Records in a dataset:
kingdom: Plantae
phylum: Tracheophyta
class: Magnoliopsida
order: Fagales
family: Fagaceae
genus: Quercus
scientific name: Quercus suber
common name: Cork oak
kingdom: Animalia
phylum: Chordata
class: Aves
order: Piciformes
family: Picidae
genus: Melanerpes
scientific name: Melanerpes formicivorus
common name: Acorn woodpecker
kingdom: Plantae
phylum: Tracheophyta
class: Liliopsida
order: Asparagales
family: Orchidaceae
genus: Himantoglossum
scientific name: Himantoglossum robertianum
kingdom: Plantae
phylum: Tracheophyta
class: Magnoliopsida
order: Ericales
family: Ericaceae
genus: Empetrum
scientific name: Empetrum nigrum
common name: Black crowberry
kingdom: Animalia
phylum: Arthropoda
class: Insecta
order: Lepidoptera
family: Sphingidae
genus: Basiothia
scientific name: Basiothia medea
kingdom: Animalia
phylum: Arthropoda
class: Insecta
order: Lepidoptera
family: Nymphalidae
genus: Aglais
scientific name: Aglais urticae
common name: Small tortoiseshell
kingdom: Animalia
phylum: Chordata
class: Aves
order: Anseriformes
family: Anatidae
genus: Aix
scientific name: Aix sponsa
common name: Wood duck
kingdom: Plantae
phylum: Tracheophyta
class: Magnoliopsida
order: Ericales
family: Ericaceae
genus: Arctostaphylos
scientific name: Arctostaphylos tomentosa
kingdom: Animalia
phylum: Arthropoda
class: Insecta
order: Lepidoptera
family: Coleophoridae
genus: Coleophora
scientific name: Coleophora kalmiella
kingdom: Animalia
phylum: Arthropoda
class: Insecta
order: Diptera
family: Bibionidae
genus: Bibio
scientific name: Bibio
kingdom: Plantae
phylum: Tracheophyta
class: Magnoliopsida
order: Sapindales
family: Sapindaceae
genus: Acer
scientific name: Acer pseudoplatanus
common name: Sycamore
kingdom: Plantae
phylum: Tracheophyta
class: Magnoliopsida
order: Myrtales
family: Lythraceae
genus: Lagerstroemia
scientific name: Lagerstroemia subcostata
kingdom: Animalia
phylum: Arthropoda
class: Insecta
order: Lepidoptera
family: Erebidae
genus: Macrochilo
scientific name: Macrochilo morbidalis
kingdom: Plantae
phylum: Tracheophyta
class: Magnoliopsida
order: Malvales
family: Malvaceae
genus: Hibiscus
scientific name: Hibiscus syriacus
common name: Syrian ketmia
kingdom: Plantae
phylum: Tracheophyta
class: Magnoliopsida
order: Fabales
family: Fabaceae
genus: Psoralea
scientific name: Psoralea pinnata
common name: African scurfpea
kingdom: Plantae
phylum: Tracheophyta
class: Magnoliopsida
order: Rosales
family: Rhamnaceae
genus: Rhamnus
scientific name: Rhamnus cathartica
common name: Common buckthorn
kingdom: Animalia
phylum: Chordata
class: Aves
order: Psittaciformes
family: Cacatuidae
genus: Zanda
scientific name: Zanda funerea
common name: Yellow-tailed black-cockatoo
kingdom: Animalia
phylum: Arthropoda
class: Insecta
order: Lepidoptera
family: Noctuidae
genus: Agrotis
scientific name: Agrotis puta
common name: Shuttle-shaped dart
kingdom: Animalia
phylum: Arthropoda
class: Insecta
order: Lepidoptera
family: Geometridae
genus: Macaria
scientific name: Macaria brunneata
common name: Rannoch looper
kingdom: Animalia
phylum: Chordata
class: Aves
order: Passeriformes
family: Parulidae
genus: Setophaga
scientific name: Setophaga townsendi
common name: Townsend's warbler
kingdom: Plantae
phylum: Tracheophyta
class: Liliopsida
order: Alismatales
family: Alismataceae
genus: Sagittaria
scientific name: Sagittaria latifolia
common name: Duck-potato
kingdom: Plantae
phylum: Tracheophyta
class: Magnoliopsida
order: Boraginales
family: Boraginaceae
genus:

— The problem —
Lay out the lines of the items, starting at the line containing "scientific name: Coleophora kalmiella" and ending at the line containing "scientific name: Acer pseudoplatanus", as a Markdown table with the columns Row and Line, leaving out any blank lines.

— Output of the task —
| Row | Line |
|---|---|
| 1 | scientific name: Coleophora kalmiella |
| 2 | kingdom: Animalia |
| 3 | phylum: Arthropoda |
| 4 | class: Insecta |
| 5 | order: Diptera |
| 6 | family: Bibionidae |
| 7 | genus: Bibio |
| 8 | scientific name: Bibio |
| 9 | kingdom: Plantae |
| 10 | phylum: Tracheophyta |
| 11 | class: Magnoliopsida |
| 12 | order: Sapindales |
| 13 | family: Sapindaceae |
| 14 | genus: Acer |
| 15 | scientific name: Acer pseudoplatanus |